(Page-level text extractions)
- - -

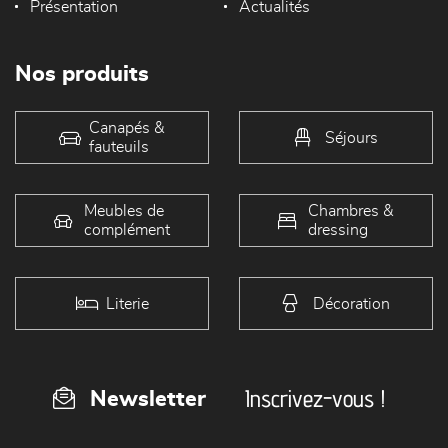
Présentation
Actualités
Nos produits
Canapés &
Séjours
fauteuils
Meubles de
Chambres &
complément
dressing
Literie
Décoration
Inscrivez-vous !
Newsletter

- - -

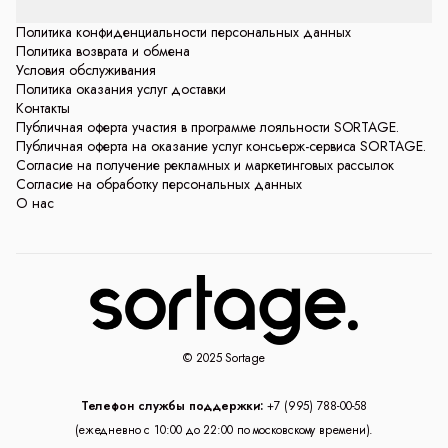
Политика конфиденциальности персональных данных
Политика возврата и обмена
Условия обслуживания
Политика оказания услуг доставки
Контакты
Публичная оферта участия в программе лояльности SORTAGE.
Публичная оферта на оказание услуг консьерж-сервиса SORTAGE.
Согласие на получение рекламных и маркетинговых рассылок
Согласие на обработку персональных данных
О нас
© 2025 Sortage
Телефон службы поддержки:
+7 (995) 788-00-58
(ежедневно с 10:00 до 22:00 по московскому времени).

- - -

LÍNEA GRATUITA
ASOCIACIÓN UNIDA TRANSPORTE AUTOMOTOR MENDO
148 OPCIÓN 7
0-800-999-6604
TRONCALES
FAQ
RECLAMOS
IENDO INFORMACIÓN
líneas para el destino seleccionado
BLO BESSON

- - -

▶ PROBLEM DETAILS:
Determine which lines above include the word "Согласие", and report those lines in full.

▶ ANSWER TO THIS PROBLEM:
Согласие на получение рекламных и маркетинговых рассылок
Согласие на обработку персональных данных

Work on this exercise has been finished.